November 12, 2018 / 9:32 AM / in a month

Germany wants binding deal on EU digital tax at December meeting

BERLIN (Reuters) - German Finance Minister Olaf Scholz said he favors getting a binding deal on a European Union digital tax at a meeting of EU finance ministers in December and that he supported the French model.

FILE PHOTO: German Finance Minister and vice-chancellor Olaf Scholz attends the weekly cabinet meeting in Berlin, Germany August 1, 2018. REUTERS/Joachim Herrmann//File Photo

“If the negotiations continue the way that they have been going, we’ll still be in talks in 100 years.
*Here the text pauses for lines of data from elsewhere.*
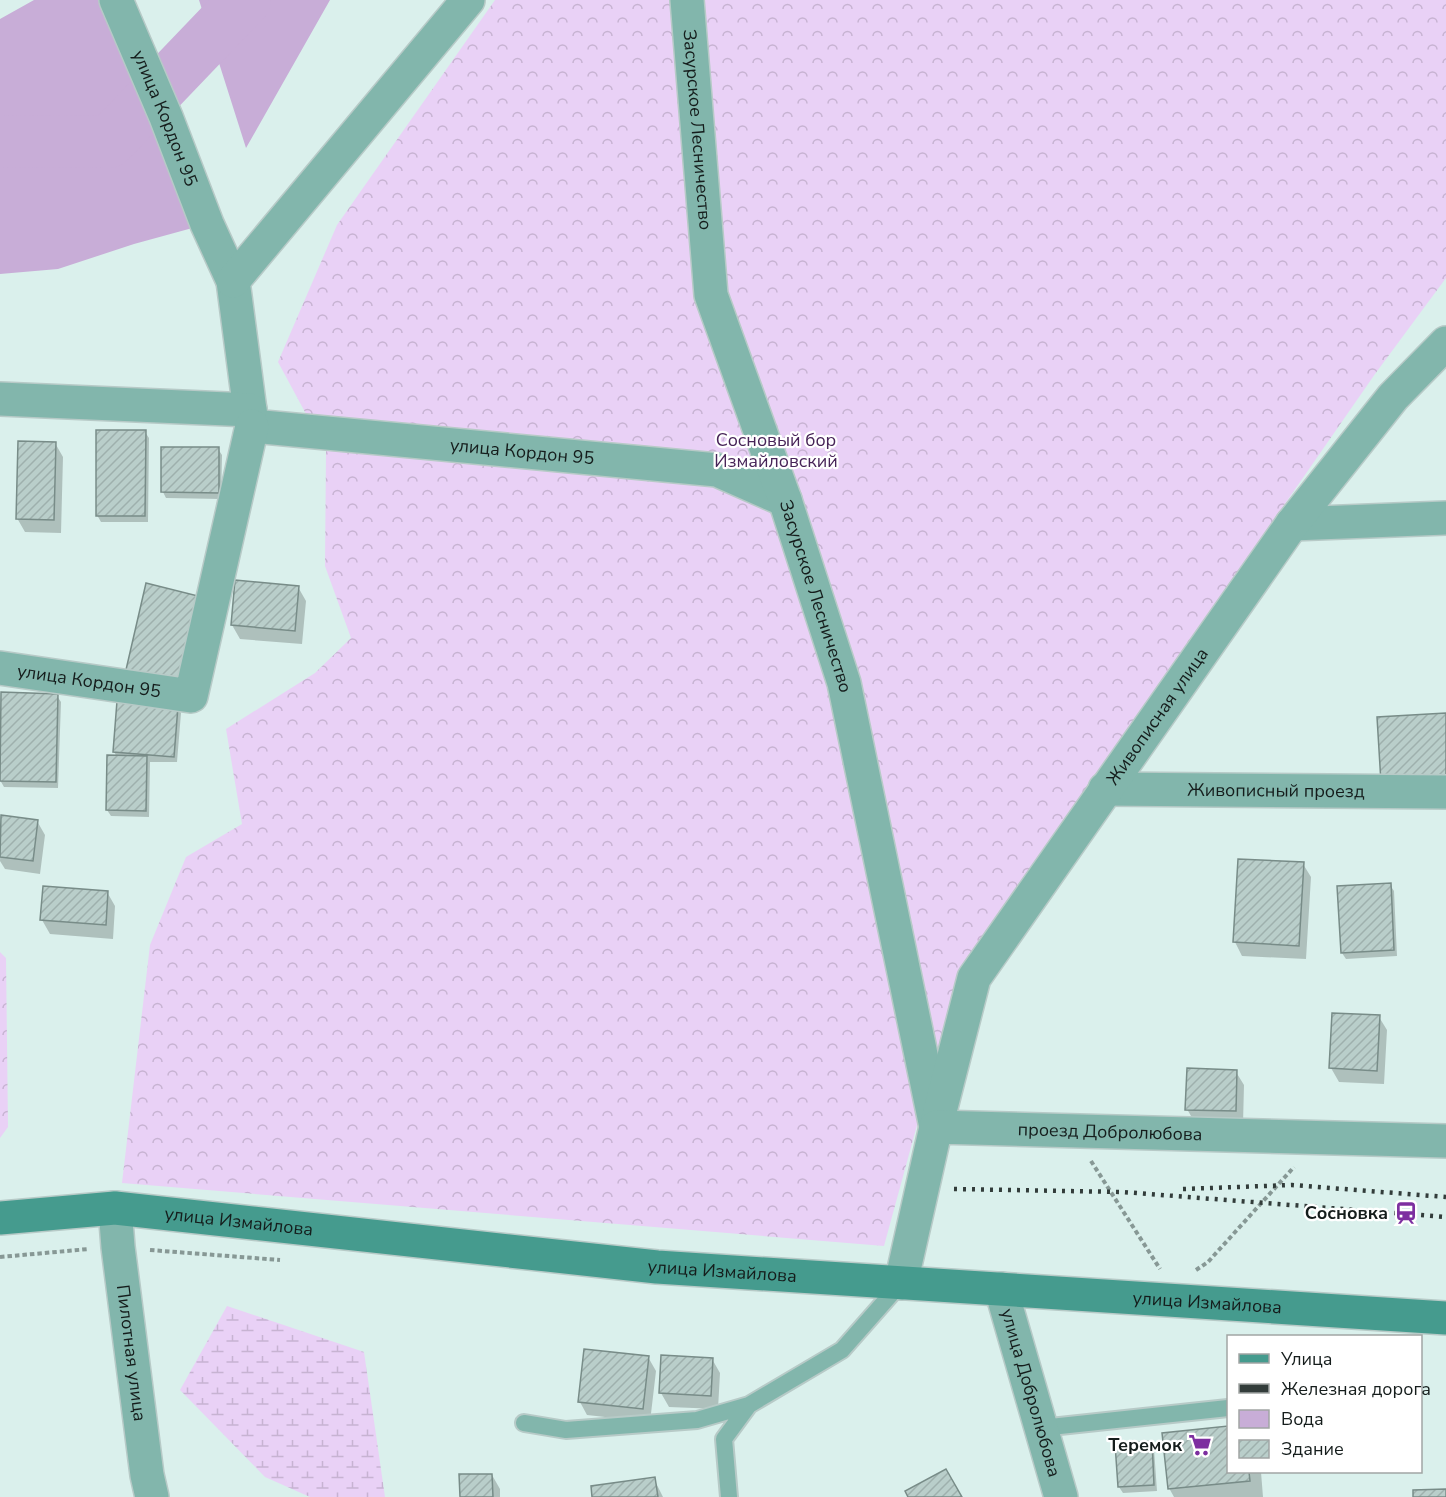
<svg xmlns="http://www.w3.org/2000/svg" width="1446" height="1497" viewBox="0 0 1446 1497" font-family="'Nunito Sans',sans-serif">
<defs>
<pattern id="forest-crowns" width="20" height="18" patternUnits="userSpaceOnUse" patternTransform="scale(1.5)"><rect width="20" height="18" fill="#e9d1f6"/><path d="M2 6a3 3 0 1 1 6 0M12 15a3 3 0 1 1 6 0" fill="none" stroke="#c7b3d2"/></pattern>
<pattern id="wetland-marsh" width="20" height="14" patternUnits="userSpaceOnUse" patternTransform="scale(1.5)"><rect width="20" height="14" fill="#e9d1f6"/><path d="M1 5h8M5 5V1M11 12h8M15 12V8" fill="none" stroke="#c7b3d2"/></pattern>
<pattern id="building-hatch" width="6" height="6" patternUnits="userSpaceOnUse" patternTransform="scale(1.5)"><rect width="6" height="6" fill="#b9ceca"/><path d="M-1 1l2-2M0 6l6-6M5 7l2-2" fill="none" stroke="#9eb0ad"/></pattern>
</defs>
<rect width="100%" height="100%" fill="#daf0ec"/>
<path fill="url(#forest-crowns)" d="M 495,0 L 1446,0 L 1446,278 L 1375,374 L 958,975 L 884,1246 L 122,1183 L 150,945 L 186,857 L 242,824 L 226,729 L 315,673 L 351,638 L 325,566 L 326,451 L 278,362 L 337,225 Z
M 0,952 L 6,958 L 8,1127 L 0,1138 Z"/>
<path fill="url(#wetland-marsh)" d="M 227,1306 L 364,1352 L 385,1497 L 310,1497 L 265,1477 L 180,1390 Z"/>
<path fill="#c8add7" d="M 34,0 L 116,0 L 207,224 L 134,244 L 58,269 L 0,274 L 0,19 Z
M 199,0 L 330,0 L 246,148 Z"/>
<path fill="#0003" d="M 145,432 L 149,438 L 148,522 L 101,522 L 97,515 Z
M 55,443 L 63,457 L 61,533 L 25,532 L 17,518 Z
M 218,449 L 222,455 L 221,499 L 166,498 L 163,492 Z
M 298,587 L 306,601 L 302,644 L 240,639 L 232,625 Z
M 57,696 L 61,702 L 58,788 L 4,787 L 0,780 Z
M 177,707 L 181,713 L 177,762 L 150,762 L 149,817 L 111,816 L 107,810 L 117,757 L 114,752 Z
M 2,816 L 37,821 L 45,835 L 40,874 L 5,869 L 0,861 Z
M 1303,864 L 1311,877 L 1306,959 L 1242,956 L 1235,942 Z
M 1390,885 L 1394,891 L 1397,956 L 1346,959 L 1342,953 Z
M 107,892 L 115,906 L 113,939 L 50,934 L 42,920 Z
M 1379,1017 L 1387,1030 L 1384,1084 L 1339,1082 L 1331,1068 Z
M 1236,1072 L 1244,1085 L 1243,1124 L 1195,1123 L 1187,1109 Z
M 648,1357 L 656,1371 L 650,1422 L 587,1415 L 580,1402 Z
M 712,1359 L 720,1373 L 718,1409 L 669,1407 L 661,1393 Z
M 1228,1428 L 1228,1472 L 1261,1472 L 1263,1497 L 1174,1497 L 1169,1488 L 1164,1434 Z
M 1151,1443 L 1154,1449 L 1157,1491 L 1123,1493 L 1119,1487 Z
M 492,1475 L 500,1489 L 500,1497 L 461,1497 Z
M 654,1479 L 663,1497 L 594,1497 Z"/>
<g fill="none" stroke-linecap="round" stroke-linejoin="round">
<path stroke="#c8add7" stroke-width="52" d="M 0,141 L 109,142 L 245,0"/>
</g>
<path fill="url(#building-hatch)" stroke="#788c88" stroke-width="1.5" d="M 96,430 L 146,430 L 145,516 L 96,516 Z
M 18,441 L 56,442 L 54,520 L 16,519 Z
M 161,447 L 219,447 L 219,493 L 161,492 Z
M 235,580 L 299,586 L 295,631 L 231,625 Z
M 146,583 L 202,597 L 183,678 L 125,674 Z
M 1,692 L 58,694 L 56,782 L 0,781 Z
M 117,701 L 178,706 L 174,757 L 113,752 Z
M 1446,713 L 1446,779 L 1381,783 L 1377,717 Z
M 107,755 L 147,756 L 146,811 L 106,810 Z
M 1,815 L 38,820 L 33,861 L 0,857 Z
M 1238,859 L 1304,862 L 1299,946 L 1233,942 Z
M 1391,883 L 1394,950 L 1341,953 L 1337,886 Z
M 43,886 L 108,891 L 106,925 L 40,920 Z
M 1332,1013 L 1380,1015 L 1377,1071 L 1329,1068 Z
M 1187,1068 L 1237,1070 L 1236,1111 L 1185,1110 Z
M 584,1349 L 649,1356 L 643,1409 L 578,1402 Z
M 661,1355 L 713,1358 L 711,1396 L 659,1393 Z
M 1228,1426 L 1228,1472 L 1249,1472 L 1250,1481 L 1168,1489 L 1162,1433 Z
M 1152,1441 L 1154,1485 L 1118,1487 L 1115,1444 Z
M 946,1469 L 962,1497 L 908,1497 L 905,1491 Z
M 459,1474 L 492,1474 L 493,1497 L 460,1497 Z
M 655,1477 L 658,1497 L 592,1497 L 591,1486 Z
M 1446,1489 L 1446,1497 L 1413,1497 L 1413,1490 Z"/>
<g fill="none" stroke-linecap="round" stroke-linejoin="round">
<g stroke="#b7cac7" stroke-width="20">
<path id="service" d="M 524,1423 L 566,1430 L 697,1420 L 749,1405
M 1041,1428 L 1228,1408
M 729,1497 L 724,1439 L 749,1405 L 842,1350 L 901,1283"/>
</g>
<g stroke="#b7cac7" stroke-width="36">
<g id="minor">
<path id="s1" d="M 116,0 L 166,117 L 207,224 L 233,281 L 252,426 L 717,470 L 785,500"/>
<path id="s2" d="M 687,0 L 711,295 L 785,500 L 844,683 L 936,1127"/>
<path d="M 233,281 L 468,0"/>
<path d="M 0,399 L 250,410"/>
<path d="M 1292,524 L 1446,518"/>
<path id="s3" d="M 0,668 L 191,696 L 252,426"/>
<path id="s4" d="M 1105,789 L 1446,792"/>
<path id="s5" d="M 938,1119 L 974,978 L 1292,524 L 1393,397 L 1446,343"/>
<path id="s6" d="M 115,1208 L 118,1247 L 147,1475 L 152,1497"/>
<path id="s7" d="M 901,1283 L 936,1127 L 1446,1141"/>
<path id="s8" d="M 1001,1289 L 1061,1497"/>
</g>
</g>
<g stroke="#b7cac7" stroke-width="36">
<g id="secondary">
<path id="s9" d="M 0,1218 L 115,1208 L 657,1267 L 1446,1318"/>
</g>
</g>
<path stroke="#879895" stroke-width="4" stroke-dasharray="4.5 3" stroke-linecap="butt" d="M 1091,1161 L 1160,1269
M 150,1250 L 280,1260
M 0,1257 L 89,1249
M 1196,1270 L 1208,1262 L 1294,1167"/>
<use href="#service" stroke="#82b6ac" stroke-width="16"/>
<use href="#minor" stroke="#82b6ac" stroke-width="33"/>
<use href="#secondary" stroke="#459b8e" stroke-width="33"/>
<path stroke="#323c3a" stroke-width="4.5" stroke-dasharray="3 6" stroke-linecap="butt" d="M 954,1189 L 1123,1192 L 1446,1217
M 1183,1189 L 1292,1185 L 1446,1197"/>
</g>
<defs>
<g id="station-bare" transform="scale(1.8)"><path d="M-3-6H3Q5-6 5-4V2Q5 4 3 4L4.5 6H3L1.5 4h-3L-3 6H-4.5L-3 4Q-5 4-5 2V-4Q-5-6-3-6ZM-3.5-4v3h7v-3ZM-3.5 1v1.5H-2V1ZM2 1v1.5H3.5V1Z" fill="#7d2fa0" stroke="#fff" stroke-width="2.5" paint-order="stroke"/></g>
<g id="supermarket-bare" transform="scale(1.8)"><path d="M-6-5.5h2.5l.6 2H6L4.5 2H-2.5L-4.4-4H-6ZM-1.5 3.2a1.3 1.3 0 1 0 .1 0ZM3 3.2a1.3 1.3 0 1 0 .1 0Z" fill="#7d2fa0" stroke="#fff" stroke-width="2.5" paint-order="stroke"/></g>
</defs>
<g fill-rule="evenodd">
<use href="#station-bare" x="1406" y="1213"/>
<use href="#supermarket-bare" x="1200" y="1445"/>
</g>
<g text-anchor="middle" dominant-baseline="central" stroke-width="4.5" stroke-linejoin="round" paint-order="stroke">
<g font-size="18" fill="#151d1c" stroke="#fff">
<text stroke="none"><textPath href="#s1" startOffset="128">улица Кордон 95</textPath></text>
<text stroke="none"><textPath href="#s2" startOffset="130">Засурское Лесничество</textPath></text>
<text stroke="none"><textPath href="#s1" startOffset="722">улица Кордон 95</textPath></text>
<text stroke="none"><textPath href="#s2" startOffset="615">Засурское Лесничество</textPath></text>
<text stroke="none"><textPath href="#s3" startOffset="90">улица Кордон 95</textPath></text>
<text stroke="none"><textPath href="#s5" startOffset="465">Живописная улица</textPath></text>
<text stroke="none"><textPath href="#s4" startOffset="171">Живописный проезд</textPath></text>
<text stroke="none"><textPath href="#s7" startOffset="334">проезд Добролюбова</textPath></text>
<text stroke="none"><textPath href="#s9" startOffset="240">улица Измайлова</textPath></text>
<text stroke="none"><textPath href="#s9" startOffset="726">улица Измайлова</textPath></text>
<text stroke="none"><textPath href="#s9" startOffset="1212">улица Измайлова</textPath></text>
<text stroke="none"><textPath href="#s6" startOffset="146">Пилотная улица</textPath></text>
<text stroke="none"><textPath href="#s8" startOffset="108">улица Добролюбова</textPath></text>
</g>
<g font-size="18" fill="#472458" stroke="#fff">
<text x="776" y="440">Сосновый бор<tspan x="776" dy="21">Измайловский</tspan></text>
</g>
<g font-size="18" font-weight="bold" fill="#151d1c" stroke="#fff" text-anchor="end">
<text x="1388" y="1213">Сосновка</text>
<text x="1182" y="1445">Теремок</text>
</g>
</g>
<rect x="1227" y="1335" width="195" height="138" fill="#ffffff" stroke="#a1a5a4" stroke-width="1.5"/>
<rect x="1239" y="1354" width="30" height="9" fill="#459b8e" stroke="#a1a5a4" stroke-width="1.5"/>
<text x="1281" y="1365" font-size="18" fill="#151d1c">Улица</text>
<rect x="1239" y="1384" width="30" height="9" fill="#323c3a" stroke="#a1a5a4" stroke-width="1.5"/>
<text x="1281" y="1395" font-size="18" fill="#151d1c">Железная дорога</text>
<rect x="1239" y="1410" width="30" height="18" fill="#c8add7" stroke="#a1a5a4" stroke-width="1.5"/>
<text x="1281" y="1425" font-size="18" fill="#151d1c">Вода</text>
<rect x="1239" y="1440" width="30" height="18" fill="url(#building-hatch)" stroke="#a1a5a4" stroke-width="1.5"/>
<text x="1281" y="1455" font-size="18" fill="#151d1c">Здание</text>
</svg>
That is why I support the French model and want to offer the proceeds to the EU,” news weekly Der Spiegel quoted Scholz on Monday as saying.

There has been discord among European Union member states over a proposed EU plan to tax big internet firms such as Google and Facebook on their turnover.

Germany called this month for a revision of the plan that would exclude from the proposed tax activities linked to carmakers.

French Finance Minister Bruno Le Maire said on Monday that an agreement was close to being struck.

Under a proposal from the EU’s executive Commission in March, EU states would charge a 3 percent levy on the digital revenues of large firms that are accused of averting tax by routing their profits to the bloc’s low-tax states.

The plan is aimed at changing tax rules that have let some of the world’s biggest companies pay unusually low rates of corporate tax on their earnings.

But it requires the support of all 28 EU states and is opposed by a number of them, including small, low-tax countries like Ireland that have benefited by allowing multinationals to book profits there on digital sales to customers elsewhere.

Cooperation on taxes at the EU level exists in some areas, such as regulation on VAT, though setting taxes in principle remains the business of member states.

Scholz also said the EU should push ahead with minimum corporate tax rates and effective taxation of digital companies from January 2021 if states fail to reach an international agreement on tax avoidance. “We are in principle in agreement with our French friends on such a two-step strategy,” he said.